(8 years, 4 months ago)
Commons ChamberI rise to support the motion, and I do so joylessly and with a heavy heart. Nobody can stand in a missile compartment of a ballistic submarine without a sense of terrible awe; our warheads have the capacity to destroy 40 million people. I know that everyone in the Chamber feels that responsibility extremely acutely, and that certainly goes for my right hon. and hon. Friends on the Front Bench and their predecessors.
I spent much of my 20-year naval career at the tail end of the cold war. The cold war is over, however, and one can say it was won. The cold war did not become a real war, in part because of the terrible weapons that we are discussing this afternoon. We must not be preparing to fight the last war. Right hon. and hon. Members throughout the House are right to say that tomorrow’s wars are likely to be asymmetric wars, hybrid wars, wars involving terrorism, or conflicts involving climate change that, as we sit here, we really cannot fully understand. However, simply because those threats exist, that does not mean that nuclear blackmail does not and will not exist.

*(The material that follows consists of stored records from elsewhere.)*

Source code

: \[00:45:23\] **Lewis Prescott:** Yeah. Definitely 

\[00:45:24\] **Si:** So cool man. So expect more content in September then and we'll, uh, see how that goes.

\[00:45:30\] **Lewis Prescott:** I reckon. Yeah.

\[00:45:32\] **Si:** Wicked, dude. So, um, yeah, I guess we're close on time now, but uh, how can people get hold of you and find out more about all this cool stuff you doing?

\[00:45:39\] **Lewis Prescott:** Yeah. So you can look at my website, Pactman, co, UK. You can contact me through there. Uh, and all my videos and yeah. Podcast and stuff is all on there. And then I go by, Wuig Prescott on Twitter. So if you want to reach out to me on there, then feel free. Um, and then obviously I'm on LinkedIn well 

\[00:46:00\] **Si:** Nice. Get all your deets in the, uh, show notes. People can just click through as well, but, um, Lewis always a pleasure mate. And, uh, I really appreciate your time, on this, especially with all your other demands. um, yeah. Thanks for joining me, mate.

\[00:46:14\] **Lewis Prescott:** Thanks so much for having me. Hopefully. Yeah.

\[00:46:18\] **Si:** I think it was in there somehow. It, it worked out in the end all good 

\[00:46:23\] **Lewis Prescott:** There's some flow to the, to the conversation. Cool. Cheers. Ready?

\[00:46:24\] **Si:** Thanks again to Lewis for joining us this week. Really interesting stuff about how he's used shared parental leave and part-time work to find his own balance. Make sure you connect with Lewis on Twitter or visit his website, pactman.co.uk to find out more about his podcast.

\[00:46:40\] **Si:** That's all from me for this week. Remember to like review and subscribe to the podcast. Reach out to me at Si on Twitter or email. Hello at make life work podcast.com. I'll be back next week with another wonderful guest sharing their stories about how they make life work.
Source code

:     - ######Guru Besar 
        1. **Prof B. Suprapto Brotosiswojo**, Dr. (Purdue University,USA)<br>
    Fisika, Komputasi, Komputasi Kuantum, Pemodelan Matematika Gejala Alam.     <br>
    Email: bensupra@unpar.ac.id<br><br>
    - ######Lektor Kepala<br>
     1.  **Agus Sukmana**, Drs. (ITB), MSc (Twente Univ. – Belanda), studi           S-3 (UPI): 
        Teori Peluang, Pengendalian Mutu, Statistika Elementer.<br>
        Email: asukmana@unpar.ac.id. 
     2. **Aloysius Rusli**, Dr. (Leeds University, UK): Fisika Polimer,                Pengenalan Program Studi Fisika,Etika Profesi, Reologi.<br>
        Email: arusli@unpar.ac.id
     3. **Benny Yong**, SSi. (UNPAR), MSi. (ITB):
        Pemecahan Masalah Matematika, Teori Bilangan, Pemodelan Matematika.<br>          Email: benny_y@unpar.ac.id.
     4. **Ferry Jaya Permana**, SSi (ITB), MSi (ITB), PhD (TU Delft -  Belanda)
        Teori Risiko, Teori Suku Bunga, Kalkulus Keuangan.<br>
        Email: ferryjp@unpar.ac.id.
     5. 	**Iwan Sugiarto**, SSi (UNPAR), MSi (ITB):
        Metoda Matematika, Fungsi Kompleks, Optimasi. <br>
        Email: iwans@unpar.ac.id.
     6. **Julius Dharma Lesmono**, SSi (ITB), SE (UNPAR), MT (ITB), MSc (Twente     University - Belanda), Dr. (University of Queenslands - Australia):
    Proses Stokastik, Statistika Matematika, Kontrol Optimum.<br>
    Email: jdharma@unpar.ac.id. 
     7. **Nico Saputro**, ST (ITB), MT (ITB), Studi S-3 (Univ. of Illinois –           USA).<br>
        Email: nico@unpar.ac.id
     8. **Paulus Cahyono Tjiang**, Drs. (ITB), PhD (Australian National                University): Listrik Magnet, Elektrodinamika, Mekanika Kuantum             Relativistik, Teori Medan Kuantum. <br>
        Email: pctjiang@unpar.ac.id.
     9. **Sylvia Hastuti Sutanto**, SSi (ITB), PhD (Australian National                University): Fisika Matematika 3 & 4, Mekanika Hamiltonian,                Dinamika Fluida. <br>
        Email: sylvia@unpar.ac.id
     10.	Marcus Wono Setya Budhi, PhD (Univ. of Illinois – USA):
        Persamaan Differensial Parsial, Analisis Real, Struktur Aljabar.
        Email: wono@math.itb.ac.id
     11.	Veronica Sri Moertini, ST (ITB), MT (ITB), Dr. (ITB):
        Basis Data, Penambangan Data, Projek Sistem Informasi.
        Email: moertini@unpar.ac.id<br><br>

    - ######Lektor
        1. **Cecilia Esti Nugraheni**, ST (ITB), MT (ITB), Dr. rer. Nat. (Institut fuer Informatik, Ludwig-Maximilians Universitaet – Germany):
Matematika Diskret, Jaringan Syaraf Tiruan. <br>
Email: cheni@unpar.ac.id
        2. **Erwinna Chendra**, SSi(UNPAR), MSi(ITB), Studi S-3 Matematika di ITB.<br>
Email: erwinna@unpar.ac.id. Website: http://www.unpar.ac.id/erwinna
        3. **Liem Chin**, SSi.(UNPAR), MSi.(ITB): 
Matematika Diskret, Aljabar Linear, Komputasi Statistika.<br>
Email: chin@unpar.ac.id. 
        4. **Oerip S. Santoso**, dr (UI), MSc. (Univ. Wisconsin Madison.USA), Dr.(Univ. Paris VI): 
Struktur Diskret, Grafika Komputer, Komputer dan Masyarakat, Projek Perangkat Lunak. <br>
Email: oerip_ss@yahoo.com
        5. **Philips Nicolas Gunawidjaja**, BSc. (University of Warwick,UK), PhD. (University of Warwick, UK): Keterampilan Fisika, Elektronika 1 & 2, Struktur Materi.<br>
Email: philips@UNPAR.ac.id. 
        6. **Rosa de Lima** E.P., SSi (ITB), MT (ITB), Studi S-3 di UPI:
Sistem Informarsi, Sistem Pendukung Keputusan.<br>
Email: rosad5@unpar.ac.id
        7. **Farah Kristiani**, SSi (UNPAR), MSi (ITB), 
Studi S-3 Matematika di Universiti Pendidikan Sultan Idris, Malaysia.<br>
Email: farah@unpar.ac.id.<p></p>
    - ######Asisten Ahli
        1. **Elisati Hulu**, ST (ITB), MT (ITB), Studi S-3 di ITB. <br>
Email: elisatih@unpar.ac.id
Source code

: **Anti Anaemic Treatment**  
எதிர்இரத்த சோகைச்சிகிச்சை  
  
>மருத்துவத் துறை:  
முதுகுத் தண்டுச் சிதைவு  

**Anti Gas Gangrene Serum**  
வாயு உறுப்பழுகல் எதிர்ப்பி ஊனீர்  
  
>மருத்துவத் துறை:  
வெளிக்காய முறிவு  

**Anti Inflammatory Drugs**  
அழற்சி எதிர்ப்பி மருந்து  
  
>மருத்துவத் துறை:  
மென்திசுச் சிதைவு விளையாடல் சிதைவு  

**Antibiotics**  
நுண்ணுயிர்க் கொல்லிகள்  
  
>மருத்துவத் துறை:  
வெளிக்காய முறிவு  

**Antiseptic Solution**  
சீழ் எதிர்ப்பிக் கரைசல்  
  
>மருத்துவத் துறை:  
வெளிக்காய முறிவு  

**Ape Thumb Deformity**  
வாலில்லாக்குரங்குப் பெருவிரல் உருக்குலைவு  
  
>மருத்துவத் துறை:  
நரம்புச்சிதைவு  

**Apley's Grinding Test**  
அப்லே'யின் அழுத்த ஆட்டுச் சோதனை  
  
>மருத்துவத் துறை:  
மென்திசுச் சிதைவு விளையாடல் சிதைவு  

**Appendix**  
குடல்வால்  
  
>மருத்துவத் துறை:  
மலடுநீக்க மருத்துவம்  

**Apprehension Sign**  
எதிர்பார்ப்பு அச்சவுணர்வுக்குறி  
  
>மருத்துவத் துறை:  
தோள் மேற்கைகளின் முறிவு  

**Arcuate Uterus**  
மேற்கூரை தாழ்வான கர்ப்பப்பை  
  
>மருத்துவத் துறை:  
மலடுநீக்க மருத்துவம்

I fully accept that there are shades of grey in this debate. I absolutely reject the absolutist positions taken by some commentators, and I fully understand and respect arguments in relation to opportunity costs, but we have to make a decision now. We have been here several times before. In 2006, under the Labour party, we conducted what was appropriately called a deep dive. In 2013, very largely thanks to the Liberal Democrats—it pains me to say so, but it is nevertheless true—we undertook an alternatives review and dealt with many of the issues involved. I have no doubt that we will discuss this afternoon the alternatives considered at that time.
In the time available, I would like to speak briefly about the two propositions of redundancy and reputation. Those are respectable arguments that deserve to be dealt with properly.
Before my hon. Friend speaks about those two crucial points, does he agree that the speech we have just heard from the hon. Member for Chesterfield (Toby Perkins) was a most powerful argument, based on core beliefs that he has clearly thought about deeply and for a long time? It should be compelling for those of our constituents who are not clear about the party lines on this issue.
My hon. Friend is right, and the speech by the hon. Member for Barrow and Furness (John Woodcock) was also extremely powerful.
The redundancy proposition holds that advancing technology will make the continuous at-sea nuclear deterrent redundant. It is supposed—despite all evidence to the contrary—that unmanned underwater vessels will appear and render our oceans transparent, but that is pure supposition. We cannot approach our defence on the basis of what might happen in the future. History is usually a guide in these matters, and this year we mark the centenary of the introduction of tanks into the battle space. We could have said then, “We must not develop this technology because of the possibility of sticky bombs and tank traps”, but we did not.